__What you have to do__
Copy out, word for word, the following passage on business gifts and the Foreign Corrupt Practices Act.

2. They are of nominal value or intended for business use such as datebooks, or desk calendars.

 

3. They do not violate any applicable law, regulation or generally accepted ethical standard of the locale.

 

4. Public disclosure of the facts would not embarrass the Company.

 

5. The cost is allowable under the applicable expense account policy.

 

The recipient’s policies regarding such gifts, favors and entertainment should be respected.

 

Business gifts, loans or favors to U.S. federal, state, or municipal employees are strictly forbidden. Business gifts or favors to overseas customers must conform to the Foreign Corrupt Practices Act, local law, and Company policy. The Company’s Foreign Corrupt Practices Act policy is articulated in a separate document and is specifically referenced herein.

 

The Company adheres to the letter and spirit of the Foreign Corrupt Practices Act. This Act prohibits giving money or items of value to foreign officials for the purpose of obtaining or retaining business from a foreign government or influencing foreign legislation or regulations. The Foreign Corrupt Practices Act further prohibits giving money or items of value to any person or firm where there is reason to believe that it will be passed on to a government official for this purpose. The law also requires that accurate records and accounts be maintained in reasonable detail and prohibits the establishment of off-the-books corporate slush funds. The Foreign Corrupt Practices Act has severe penalties, including fines and imprisonment. All matters pertaining to this statute must be coordinated with the Company’s CFO and legal counsel.

__Dataset__
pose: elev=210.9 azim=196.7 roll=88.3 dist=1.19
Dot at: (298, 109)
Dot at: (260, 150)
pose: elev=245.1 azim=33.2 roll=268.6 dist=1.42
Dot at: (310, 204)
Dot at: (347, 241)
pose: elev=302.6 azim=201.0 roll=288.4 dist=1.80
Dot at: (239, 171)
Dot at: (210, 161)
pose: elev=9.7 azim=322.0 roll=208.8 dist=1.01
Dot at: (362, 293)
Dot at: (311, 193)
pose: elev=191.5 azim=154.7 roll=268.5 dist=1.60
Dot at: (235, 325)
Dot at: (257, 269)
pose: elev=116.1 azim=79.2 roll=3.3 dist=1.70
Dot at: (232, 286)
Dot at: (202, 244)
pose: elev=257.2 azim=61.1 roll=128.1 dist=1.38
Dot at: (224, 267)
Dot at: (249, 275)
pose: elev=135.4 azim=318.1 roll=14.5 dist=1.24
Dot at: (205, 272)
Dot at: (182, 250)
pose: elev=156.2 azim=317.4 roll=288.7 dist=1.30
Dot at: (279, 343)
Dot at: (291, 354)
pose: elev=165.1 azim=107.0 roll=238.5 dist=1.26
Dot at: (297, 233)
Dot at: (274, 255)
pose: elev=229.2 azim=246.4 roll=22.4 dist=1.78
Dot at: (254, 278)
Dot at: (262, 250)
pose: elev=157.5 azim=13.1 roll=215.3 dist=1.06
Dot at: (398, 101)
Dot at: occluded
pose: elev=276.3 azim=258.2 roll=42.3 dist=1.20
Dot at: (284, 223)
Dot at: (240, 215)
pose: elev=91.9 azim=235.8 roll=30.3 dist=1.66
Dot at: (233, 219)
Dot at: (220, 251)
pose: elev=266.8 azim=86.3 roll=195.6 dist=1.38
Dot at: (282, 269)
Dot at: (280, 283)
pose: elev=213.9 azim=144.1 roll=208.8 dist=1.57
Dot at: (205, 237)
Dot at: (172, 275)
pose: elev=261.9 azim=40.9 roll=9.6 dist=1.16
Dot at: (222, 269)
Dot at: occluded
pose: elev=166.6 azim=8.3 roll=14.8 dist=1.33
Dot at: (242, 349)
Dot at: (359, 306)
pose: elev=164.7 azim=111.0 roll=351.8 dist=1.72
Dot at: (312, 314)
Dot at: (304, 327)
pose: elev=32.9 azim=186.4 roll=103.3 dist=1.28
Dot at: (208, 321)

__Written reply__
2. They are of nominal value or intended for business use such as datebooks, or desk calendars.

 

3. They do not violate any applicable law, regulation or generally accepted ethical standard of the locale.

 

4. Public disclosure of the facts would not embarrass the Company.

 

5. The cost is allowable under the applicable expense account policy.

 

The recipient’s policies regarding such gifts, favors and entertainment should be respected.

 

Business gifts, loans or favors to U.S. federal, state, or municipal employees are strictly forbidden. Business gifts or favors to overseas customers must conform to the Foreign Corrupt Practices Act, local law, and Company policy. The Company’s Foreign Corrupt Practices Act policy is articulated in a separate document and is specifically referenced herein.

 

The Company adheres to the letter and spirit of the Foreign Corrupt Practices Act. This Act prohibits giving money or items of value to foreign officials for the purpose of obtaining or retaining business from a foreign government or influencing foreign legislation or regulations. The Foreign Corrupt Practices Act further prohibits giving money or items of value to any person or firm where there is reason to believe that it will be passed on to a government official for this purpose. The law also requires that accurate records and accounts be maintained in reasonable detail and prohibits the establishment of off-the-books corporate slush funds. The Foreign Corrupt Practices Act has severe penalties, including fines and imprisonment. All matters pertaining to this statute must be coordinated with the Company’s CFO and legal counsel.